The killers of Mahmoud al-Mabhou weren’t very bright. There were at least 11 assassins of the top Hamas commander; 10 men and one woman. We know that because their faces have been plastered across the Internet, courtesy of closed-circuit TV imagery released by the Dubai police.
Many experts believe that the Israeli Mossad killed al-Mahbou, whose involvement in attacks on Israeli targets – not to mention arranging arms deals between Hamas and Iran – would definitely have earned him top honors on Jerusalem’s hit list (see British journalist Gordon Thomas’s fascinating look at the process by which the Israeli government authorizes assassinations). One reason why fingers point at Mossad is the alleged professionalism and sophistication of the operation. Hotel and airport cameras show the killers stalking their target from the moment his plane his landed until he arrived at his hotel (where two of the assassins – dressed in tennis clothes – joined al-Mabhou on an elevator as they followed him to his room). They constantly donned different wigs and beards, and carefully routed their communications through Austria rather than rely on the local phone system.
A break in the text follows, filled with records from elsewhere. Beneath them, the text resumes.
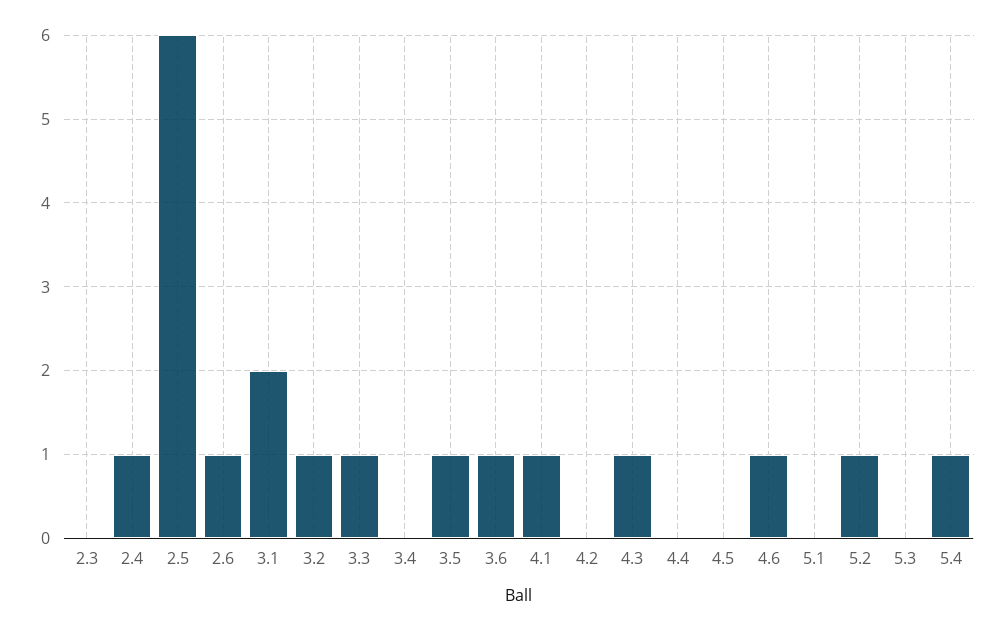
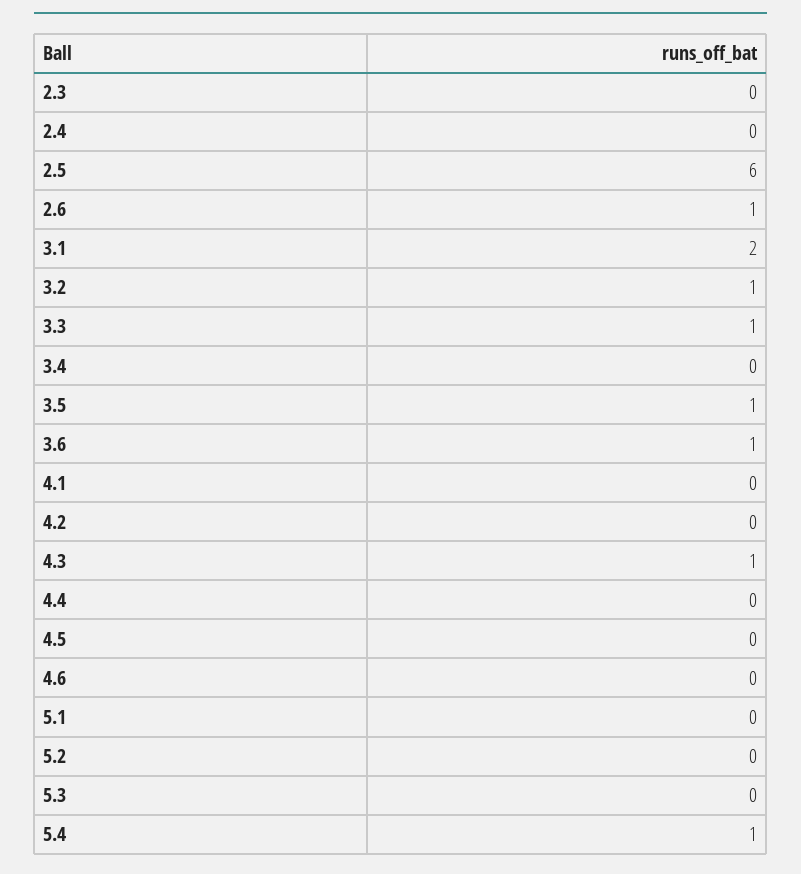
2.4: 1 -> 0
4.1: 1 -> 0
4.6: 1 -> 0
5.2: 1 -> 0

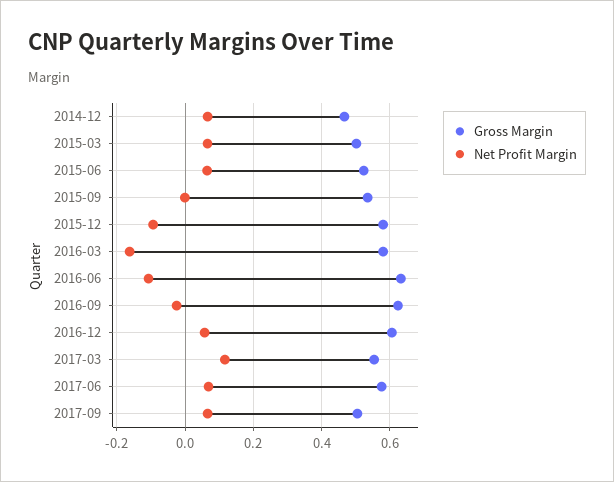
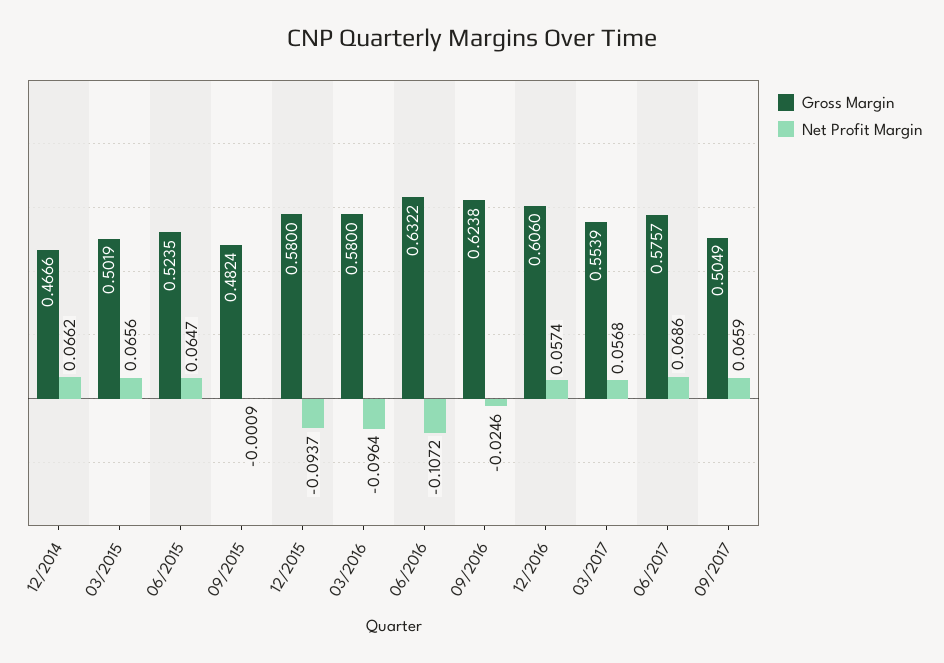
Gross Margin, 2015-09: 0.54 -> 0.4824
Net Profit Margin, 2016-03: -0.16 -> -0.0964
Net Profit Margin, 2017-03: 0.12 -> 0.0568

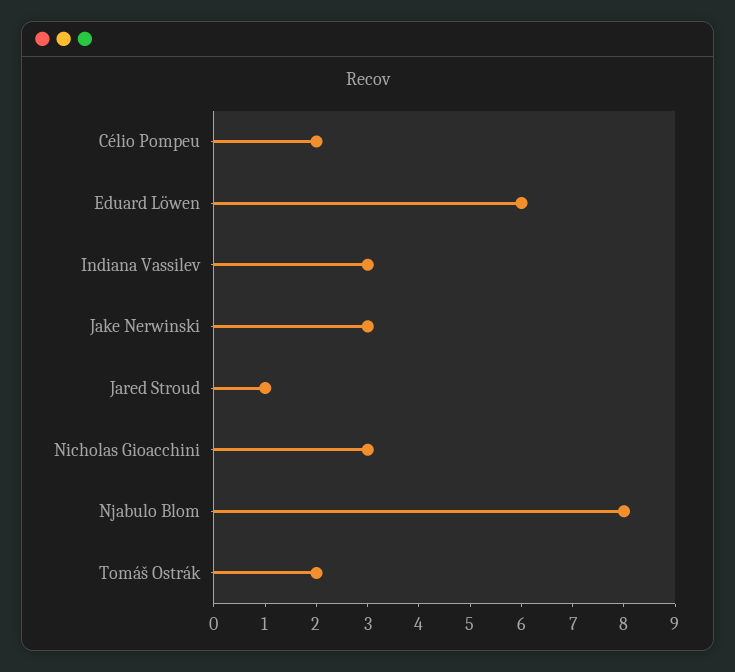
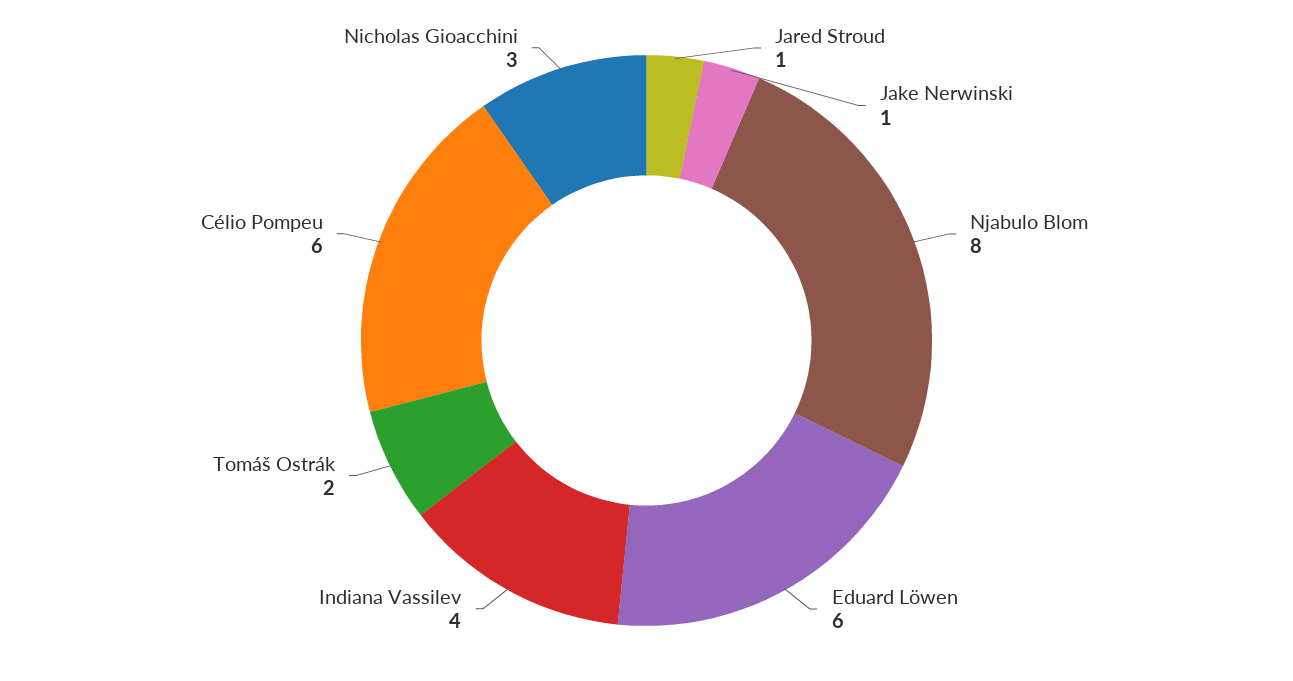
Célio Pompeu: 2 -> 6
Indiana Vassilev: 3 -> 4
Jake Nerwinski: 3 -> 1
Notice I say “alleged professionalism” of the killers, because leaving behind enough clues for the Dubai authorities to put out Interpol warrants doesn’t seem like the handiwork of pros. Political assassinations are often done in a spectacular manner to send a message (nothing says “I hate you” more than a car bomb). But competent assassins try to quietly slip in and out; their work is the message, not themselves. Mossad may or may have carried out the operation; Al-Mahbou was an arms dealer with a lot of enemies, including various Arab states and other Palestinians. But whoever was behind the killing almost certainly didn’t bank on the faces of the hit team appearing on post office bulletin boards.
Regardless who authorized it, al-Mahbou’s demise raises a question: Will state-sponsored political assassinations become a thing of the past? Novels and TV shows like “24” make these kinds of operations look easy. So does the American government. If the target is some Taliban leader in a remote Pakistani village, the U.S. sends in a missile-armed Predator or a commando team. No fuss, no furor, because it happens in places that don’t even have electricity.
But what if your target is in Paris or Tokyo? The world is becoming more restricted. Border controls are tighter, passports have computer chips, governments scrutinize passenger lists. There are cameras on traffic lights, ATMs and public parks, to the point where many of us in the developed world are being recorded all the time without even knowing it. Which means that it will become very hard for an assassin to avoid leaving some kind of trail, especially if it’s an 11-strong hit team as in the Dubai killing.
This won’t stop political assassinations. There will always be someone with a score to settle and the ruthlessness to do it. But it does suggest that government-sponsored assassinations will become more rare for fear of exposure. The shadow war will come out of the shadows.